All of the data below is to be copied again without changes.

<<<<

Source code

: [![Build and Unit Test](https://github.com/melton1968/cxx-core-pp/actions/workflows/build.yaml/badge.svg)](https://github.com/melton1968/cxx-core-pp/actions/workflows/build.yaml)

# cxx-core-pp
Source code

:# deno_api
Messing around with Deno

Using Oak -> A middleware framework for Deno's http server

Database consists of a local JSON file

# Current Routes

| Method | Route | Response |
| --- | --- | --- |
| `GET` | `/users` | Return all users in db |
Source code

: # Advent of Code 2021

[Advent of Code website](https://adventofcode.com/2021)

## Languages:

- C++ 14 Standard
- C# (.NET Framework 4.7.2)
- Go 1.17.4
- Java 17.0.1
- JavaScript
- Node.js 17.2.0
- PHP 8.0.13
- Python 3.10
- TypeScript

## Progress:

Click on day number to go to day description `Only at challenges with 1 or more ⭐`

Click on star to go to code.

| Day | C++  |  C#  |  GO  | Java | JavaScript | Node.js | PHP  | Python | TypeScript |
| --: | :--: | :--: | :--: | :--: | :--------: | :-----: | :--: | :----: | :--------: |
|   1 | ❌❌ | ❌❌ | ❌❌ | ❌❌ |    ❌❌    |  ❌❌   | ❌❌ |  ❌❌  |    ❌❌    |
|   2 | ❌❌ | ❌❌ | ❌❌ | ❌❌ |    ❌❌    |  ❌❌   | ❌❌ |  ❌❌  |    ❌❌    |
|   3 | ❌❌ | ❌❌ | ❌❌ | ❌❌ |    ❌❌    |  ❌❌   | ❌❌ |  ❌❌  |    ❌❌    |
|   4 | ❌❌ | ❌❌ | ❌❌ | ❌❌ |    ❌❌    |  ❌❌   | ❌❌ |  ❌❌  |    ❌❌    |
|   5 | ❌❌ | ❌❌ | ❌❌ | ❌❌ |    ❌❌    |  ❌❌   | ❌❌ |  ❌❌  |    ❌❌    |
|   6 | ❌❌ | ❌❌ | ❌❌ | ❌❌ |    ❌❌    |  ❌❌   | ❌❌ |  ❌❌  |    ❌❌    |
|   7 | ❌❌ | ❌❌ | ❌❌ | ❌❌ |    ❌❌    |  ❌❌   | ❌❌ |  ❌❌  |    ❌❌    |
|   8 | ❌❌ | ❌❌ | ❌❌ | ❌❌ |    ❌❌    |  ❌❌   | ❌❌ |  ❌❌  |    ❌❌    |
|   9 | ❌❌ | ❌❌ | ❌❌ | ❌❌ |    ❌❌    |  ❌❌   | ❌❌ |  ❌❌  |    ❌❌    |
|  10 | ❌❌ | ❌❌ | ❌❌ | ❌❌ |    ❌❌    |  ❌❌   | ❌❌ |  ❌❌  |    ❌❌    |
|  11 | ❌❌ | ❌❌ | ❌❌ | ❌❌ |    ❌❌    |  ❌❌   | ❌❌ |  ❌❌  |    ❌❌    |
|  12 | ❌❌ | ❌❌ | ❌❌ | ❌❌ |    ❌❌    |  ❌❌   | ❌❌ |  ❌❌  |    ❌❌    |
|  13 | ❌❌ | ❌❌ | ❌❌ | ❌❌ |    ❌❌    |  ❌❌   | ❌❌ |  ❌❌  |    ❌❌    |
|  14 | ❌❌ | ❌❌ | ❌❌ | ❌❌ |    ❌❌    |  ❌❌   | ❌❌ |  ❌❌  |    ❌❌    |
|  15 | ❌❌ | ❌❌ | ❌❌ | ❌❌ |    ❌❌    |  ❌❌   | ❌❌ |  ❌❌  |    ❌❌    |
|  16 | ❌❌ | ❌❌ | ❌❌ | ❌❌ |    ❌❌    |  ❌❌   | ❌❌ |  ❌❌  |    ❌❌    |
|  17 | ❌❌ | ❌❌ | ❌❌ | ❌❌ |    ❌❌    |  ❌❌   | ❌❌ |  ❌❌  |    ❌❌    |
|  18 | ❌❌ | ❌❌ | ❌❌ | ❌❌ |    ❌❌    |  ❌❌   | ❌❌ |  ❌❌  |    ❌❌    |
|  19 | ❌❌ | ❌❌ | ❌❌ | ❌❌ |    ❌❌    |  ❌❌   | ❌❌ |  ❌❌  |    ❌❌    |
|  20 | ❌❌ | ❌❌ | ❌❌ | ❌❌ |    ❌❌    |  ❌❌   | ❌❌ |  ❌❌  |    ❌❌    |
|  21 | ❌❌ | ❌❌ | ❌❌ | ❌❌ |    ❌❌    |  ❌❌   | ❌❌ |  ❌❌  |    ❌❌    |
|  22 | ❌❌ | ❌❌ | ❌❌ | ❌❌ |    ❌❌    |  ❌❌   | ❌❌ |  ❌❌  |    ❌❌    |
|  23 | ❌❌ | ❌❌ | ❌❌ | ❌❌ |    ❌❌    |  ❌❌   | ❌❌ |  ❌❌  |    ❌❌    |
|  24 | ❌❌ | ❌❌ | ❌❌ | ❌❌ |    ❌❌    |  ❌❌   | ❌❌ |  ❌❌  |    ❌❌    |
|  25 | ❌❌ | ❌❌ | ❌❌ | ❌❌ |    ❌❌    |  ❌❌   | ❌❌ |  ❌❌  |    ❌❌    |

>>>>

COMPLETED TASK
Source code

: [![Build and Unit Test](https://github.com/melton1968/cxx-core-pp/actions/workflows/build.yaml/badge.svg)](https://github.com/melton1968/cxx-core-pp/actions/workflows/build.yaml)

# cxx-core-pp
Source code

:# deno_api
Messing around with Deno

Using Oak -> A middleware framework for Deno's http server

Database consists of a local JSON file

# Current Routes

| Method | Route | Response |
| --- | --- | --- |
| `GET` | `/users` | Return all users in db |
Source code

: # Advent of Code 2021

[Advent of Code website](https://adventofcode.com/2021)

## Languages:

- C++ 14 Standard
- C# (.NET Framework 4.7.2)
- Go 1.17.4
- Java 17.0.1
- JavaScript
- Node.js 17.2.0
- PHP 8.0.13
- Python 3.10
- TypeScript

## Progress:

Click on day number to go to day description `Only at challenges with 1 or more ⭐`

Click on star to go to code.

| Day | C++  |  C#  |  GO  | Java | JavaScript | Node.js | PHP  | Python | TypeScript |
| --: | :--: | :--: | :--: | :--: | :--------: | :-----: | :--: | :----: | :--------: |
|   1 | ❌❌ | ❌❌ | ❌❌ | ❌❌ |    ❌❌    |  ❌❌   | ❌❌ |  ❌❌  |    ❌❌    |
|   2 | ❌❌ | ❌❌ | ❌❌ | ❌❌ |    ❌❌    |  ❌❌   | ❌❌ |  ❌❌  |    ❌❌    |
|   3 | ❌❌ | ❌❌ | ❌❌ | ❌❌ |    ❌❌    |  ❌❌   | ❌❌ |  ❌❌  |    ❌❌    |
|   4 | ❌❌ | ❌❌ | ❌❌ | ❌❌ |    ❌❌    |  ❌❌   | ❌❌ |  ❌❌  |    ❌❌    |
|   5 | ❌❌ | ❌❌ | ❌❌ | ❌❌ |    ❌❌    |  ❌❌   | ❌❌ |  ❌❌  |    ❌❌    |
|   6 | ❌❌ | ❌❌ | ❌❌ | ❌❌ |    ❌❌    |  ❌❌   | ❌❌ |  ❌❌  |    ❌❌    |
|   7 | ❌❌ | ❌❌ | ❌❌ | ❌❌ |    ❌❌    |  ❌❌   | ❌❌ |  ❌❌  |    ❌❌    |
|   8 | ❌❌ | ❌❌ | ❌❌ | ❌❌ |    ❌❌    |  ❌❌   | ❌❌ |  ❌❌  |    ❌❌    |
|   9 | ❌❌ | ❌❌ | ❌❌ | ❌❌ |    ❌❌    |  ❌❌   | ❌❌ |  ❌❌  |    ❌❌    |
|  10 | ❌❌ | ❌❌ | ❌❌ | ❌❌ |    ❌❌    |  ❌❌   | ❌❌ |  ❌❌  |    ❌❌    |
|  11 | ❌❌ | ❌❌ | ❌❌ | ❌❌ |    ❌❌    |  ❌❌   | ❌❌ |  ❌❌  |    ❌❌    |
|  12 | ❌❌ | ❌❌ | ❌❌ | ❌❌ |    ❌❌    |  ❌❌   | ❌❌ |  ❌❌  |    ❌❌    |
|  13 | ❌❌ | ❌❌ | ❌❌ | ❌❌ |    ❌❌    |  ❌❌   | ❌❌ |  ❌❌  |    ❌❌    |
|  14 | ❌❌ | ❌❌ | ❌❌ | ❌❌ |    ❌❌    |  ❌❌   | ❌❌ |  ❌❌  |    ❌❌    |
|  15 | ❌❌ | ❌❌ | ❌❌ | ❌❌ |    ❌❌    |  ❌❌   | ❌❌ |  ❌❌  |    ❌❌    |
|  16 | ❌❌ | ❌❌ | ❌❌ | ❌❌ |    ❌❌    |  ❌❌   | ❌❌ |  ❌❌  |    ❌❌    |
|  17 | ❌❌ | ❌❌ | ❌❌ | ❌❌ |    ❌❌    |  ❌❌   | ❌❌ |  ❌❌  |    ❌❌    |
|  18 | ❌❌ | ❌❌ | ❌❌ | ❌❌ |    ❌❌    |  ❌❌   | ❌❌ |  ❌❌  |    ❌❌    |
|  19 | ❌❌ | ❌❌ | ❌❌ | ❌❌ |    ❌❌    |  ❌❌   | ❌❌ |  ❌❌  |    ❌❌    |
|  20 | ❌❌ | ❌❌ | ❌❌ | ❌❌ |    ❌❌    |  ❌❌   | ❌❌ |  ❌❌  |    ❌❌    |
|  21 | ❌❌ | ❌❌ | ❌❌ | ❌❌ |    ❌❌    |  ❌❌   | ❌❌ |  ❌❌  |    ❌❌    |
|  22 | ❌❌ | ❌❌ | ❌❌ | ❌❌ |    ❌❌    |  ❌❌   | ❌❌ |  ❌❌  |    ❌❌    |
|  23 | ❌❌ | ❌❌ | ❌❌ | ❌❌ |    ❌❌    |  ❌❌   | ❌❌ |  ❌❌  |    ❌❌    |
|  24 | ❌❌ | ❌❌ | ❌❌ | ❌❌ |    ❌❌    |  ❌❌   | ❌❌ |  ❌❌  |    ❌❌    |
|  25 | ❌❌ | ❌❌ | ❌❌ | ❌❌ |    ❌❌    |  ❌❌   | ❌❌ |  ❌❌  |    ❌❌    |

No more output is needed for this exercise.